JUSTICE MINISTER Alan Shatter has attacked a newspaper article published today in which it is claimed that Enda Kenny asked him to ‘meddle’ in a family law case which was going through the courts at the time.
The article, featuring in today’s Sunday Independent, discusses correspondence between Kenny and Shatter earlier this year, when Kenny forwarded a letter written by a constituent dealing with the legal case.
The article – headlined, ‘Kenny asks Shatter to meddle in family case’ – reports that Shatter ultimately responded by telling the Taoiseach it would be “inappropriate” and “entirely improper” for a member of the government to intervene in such a court case.
“This is a gross misrepresentation of the correspondence that took place,” Shatter said in a 979-word statement issued this lunchtime.
Shatter said Kenny had forwarded the constituent’s letter to him, saying: ““I would be grateful if you could examine the points raised in [the constituent's] letter and if you could advise me in due course.”
Shatter said Kenny had never asked him “to meddle” or intervene in the case as had been alleged in the newspaper.
“He merely requested ‘that I “examine the points raised” in the constituent’s letter and “advise him in due course”‘ as to the appropriate reply,” Shatter said.
The minister also said the paper’s reference to “court registry records” was inaccurate, because the letter had actually discussed “land registry records”, but insisted he had not told the Taoiseach it was improper for him to intervene:
I stated in my response to the Taoiseach that “I hope” that his constituent “understands it would be entirely improper for a Member of Government to intervene in any way with Land Registry Records”.

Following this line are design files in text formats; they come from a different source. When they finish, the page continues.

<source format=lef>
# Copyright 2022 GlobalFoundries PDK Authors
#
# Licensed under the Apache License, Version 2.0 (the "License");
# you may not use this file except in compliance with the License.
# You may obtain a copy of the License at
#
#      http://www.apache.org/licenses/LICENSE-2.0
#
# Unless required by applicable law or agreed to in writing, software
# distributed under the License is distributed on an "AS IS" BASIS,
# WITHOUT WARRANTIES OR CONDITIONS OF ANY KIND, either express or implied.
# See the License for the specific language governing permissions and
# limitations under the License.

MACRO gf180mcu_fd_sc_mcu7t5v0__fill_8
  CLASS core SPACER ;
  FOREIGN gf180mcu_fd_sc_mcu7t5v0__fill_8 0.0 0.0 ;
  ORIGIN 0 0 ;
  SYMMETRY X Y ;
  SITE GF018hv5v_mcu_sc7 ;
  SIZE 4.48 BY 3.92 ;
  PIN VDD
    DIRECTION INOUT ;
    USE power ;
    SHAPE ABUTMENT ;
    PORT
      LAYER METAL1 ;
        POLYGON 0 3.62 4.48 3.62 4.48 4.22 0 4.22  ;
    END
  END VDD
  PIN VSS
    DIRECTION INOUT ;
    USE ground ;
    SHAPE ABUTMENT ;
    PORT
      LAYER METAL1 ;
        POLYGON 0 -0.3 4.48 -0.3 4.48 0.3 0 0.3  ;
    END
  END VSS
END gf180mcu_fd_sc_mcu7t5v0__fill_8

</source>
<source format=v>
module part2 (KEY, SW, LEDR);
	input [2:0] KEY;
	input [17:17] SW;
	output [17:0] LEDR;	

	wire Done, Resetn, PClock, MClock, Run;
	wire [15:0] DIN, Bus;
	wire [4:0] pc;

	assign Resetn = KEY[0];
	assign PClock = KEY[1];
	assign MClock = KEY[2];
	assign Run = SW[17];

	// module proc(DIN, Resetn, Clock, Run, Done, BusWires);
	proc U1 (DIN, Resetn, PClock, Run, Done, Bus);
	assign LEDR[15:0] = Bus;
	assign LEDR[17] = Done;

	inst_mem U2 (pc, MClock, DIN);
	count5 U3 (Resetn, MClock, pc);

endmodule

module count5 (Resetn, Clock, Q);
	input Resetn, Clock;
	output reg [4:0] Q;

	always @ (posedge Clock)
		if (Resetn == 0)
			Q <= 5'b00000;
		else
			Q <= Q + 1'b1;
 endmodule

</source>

Shatter further said the Taoiseach’s constituent was not a party in the case, which Shatter said had been suggested by the newspaper article, and said the use of the word “case” in the letters had been “deliberately misrepresented” to refer to a family law court case when the constituent was not party to any court case.

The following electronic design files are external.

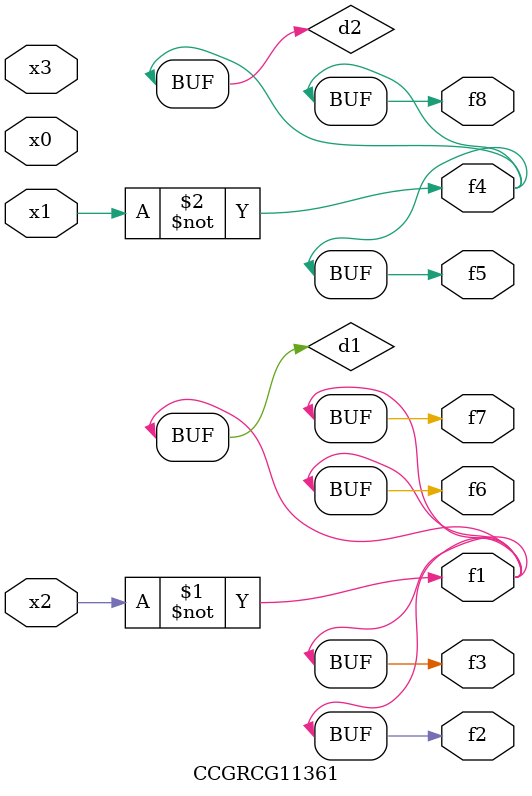
<source format=v>
module CCGRCG11361(
	input x0, x1, x2, x3,
	output f1, f2, f3, f4, f5, f6, f7, f8
);

	wire d1, d2;

	xnor (d1, x2);
	not (d2, x1);
	assign f1 = d1;
	assign f2 = d1;
	assign f3 = d1;
	assign f4 = d2;
	assign f5 = d2;
	assign f6 = d1;
	assign f7 = d1;
	assign f8 = d2;
endmodule

</source>
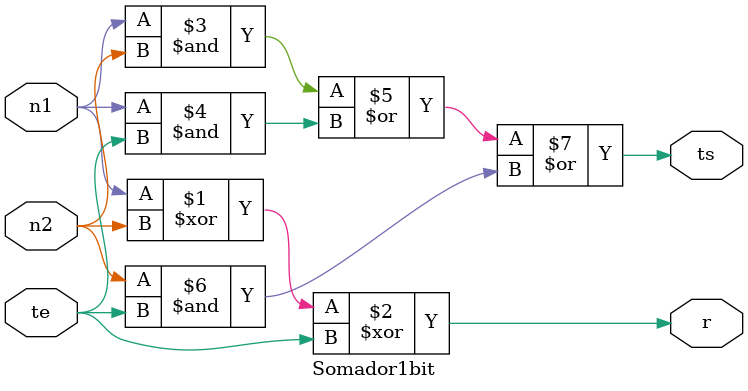
<source format=v>
module Somador1bit(n1,n2,te,r,ts);
	input n1,n2,te;
	output r,ts;
	
	assign r = n1^n2^te;
	
	assign ts = (n1&n2) |(n1&te)|(n2&te);
endmodule

</source>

“Having accessed correspondence pursuant to a Freedom of Information request, it is clear the Sunday Independent corrupted the content of that correspondence to fabricate a contrived sensational story to generate a front page headline for the paper’s commercial benefit,” Shatter said.
This was deliberately done to damage the Taoiseach’s reputation, to represent me as having admonished the Taoiseach in some way, and to attract critical comment from Oireachtas members who had not read the correspondence concerned.
This is a reference to comments from Fianna Fáil’s justice spokesman Niall Collins, who is quoted in the article as describing the letters as “an outrageous failure of judgement”.
I am assuming that appropriate steps will be taken by the Sunday Independent and Independent Newspapers to address the fictional presentation presented on the front page of this morning’s paper, to publish an appropriate apology and to correct the record.